Partner's Buy-In Key to Minneapolis Urology Group's Success

Tony Berberabe, MPH @OncBiz_Wiz
Published: Sunday, Apr 10, 2016
Basir U. Tareen, MD

Basir U. Tareen, MD

For a urology practice to thrive, its physicians, nurses, and administrators need to be unified in providing advanced prostate, kidney, and bladder care, said Basir U. Tareen, MD, a urologist at Metro Urology of Minneapolis. At Tareen’s practice, urologists are at the forefront of introducing new techniques and technology, especially with respect to advanced prostate cancer care.

“As a specialty, we need to be the experts in prostate cancer by offering all aspects of care, from the initial diagnosis, offering curative treatments, and providing late-stage therapies that include infusions and oral oncolytics.” said Tareen. “We want to provide the best, most up-to-date care to our patients.” In many cases, better scanning techniques and the use of advanced prostate cancer care clinics have significantly improved urologists’ ability to manage the disease.

Tareen’s group of 26 physicians was founded in 1994 and is now is the largest, independent urologic specialty practice in Minnesota.

Significant medical advancements have made it possible for Metro Urology to improve the quality of its care. Tareen noted that in 2013 the introduction of MRI-guided biopsies in prostate cancer was “practice changing.” Biopsies that use MRI-guided technology are much more accurate than the traditional ultrasound-guided biopsy and “increase the chance of finding tumors that may have otherwise been missed.”

In particular, Tareen noted the emergence of MRI-ultrasound fusion biopsy and the excitement it has generated among urologists. Clinical trials have suggested that the combination of this type of biopsy with a multiparametric MRI was more effective at detecting aggressive prostate cancer compared with either procedure alone.1 “Many urologists are describing this technology as revolutionary in terms of prostate cancer diagnosis and eventually treatment.”

Using the MRI-guided approach, urologists can more accurately locate the tumor. “This opens up the door for focal therapy,” said Tareen. He explained that MRI technology allowed his group practice to develop a focal therapy program, which was one of the practice’s short-term goals. “We are currently evaluating ablative techniques such as high-intensity focused ultrasound, cryotherapy, and laser therapy.”

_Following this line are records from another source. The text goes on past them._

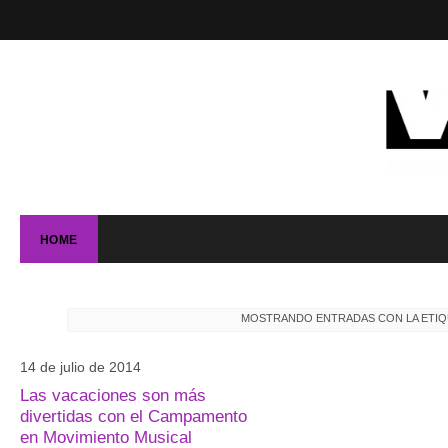
HOME
MOSTRANDO ENTRADAS CON LA ETI
14 de julio de 2014
Las vacaciones son más
divertidas con el Campamento
en Movimiento Musical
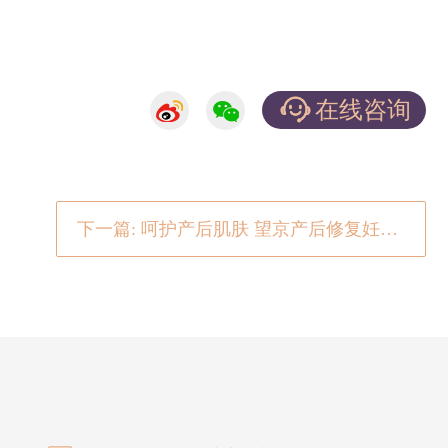
在线咨询
下一篇: 呵护产后肌肤 望京产后修复妊娠纹哪里好？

Focal therapy is a general term for a variety of noninvasive techniques for destroying small tumors inside the prostate while leaving the gland intact and sparing most of its normal tissue. In appropriate situations, focal therapy can offer several advantages for men with early prostate cancer:
  • It can effectively destroy specific areas of cancer within the prostate while preserving normal prostate tissue and function.
  • Side effects, including changes in urinary and sexual function, are often temporary and may be less severe than those associated with radical treatments.
  • Because it causes minimal injury to the prostate gland, it does not prevent further treatment with radical prostatectomy, radiation therapy, or additional focal treatment to another part of the gland, if necessary. Cancer that returns after radiation therapy may be treated with focal therapy.
  • It can be performed on an outpatient basis or with a single overnight hospital stay.
“I rarely perform standard biopsies anymore,” added Tareen. “It’s a big change in the standard workup. The real potential benefit of it is once you have the results, you can go back and know exactly where your biopsies were positive. You can use that information to focally target lesions.”

Joint Cancer Clinic

Another innovation in practice management that Metro Urology has initiated is the creation of a joint cancer clinic in which the urology practice partners with a local, large medical oncology group. “Some urologists might not be comfortable administering cytotoxic chemotherapy such as Taxotere (docetaxel),” he said. When the joint cancer clinic was originally initiated, a medical oncologist would consult and meet with urologists once a month at the urology practice. “There’s a lot of different models that groups use, but we highly recommend doing something like this. It’s been very successful for us.”

Rather than have the patient go to the urology office, then drive across town to a second appointment with a medical oncologist, we go to the patient, said Tareen. “If I have an advanced prostate cancer patient who I think will need chemotherapy, I will schedule the patient to come in when both the medical oncologist and I are in the joint clinic. It’s great for continuity of care because everybody is on the same page.”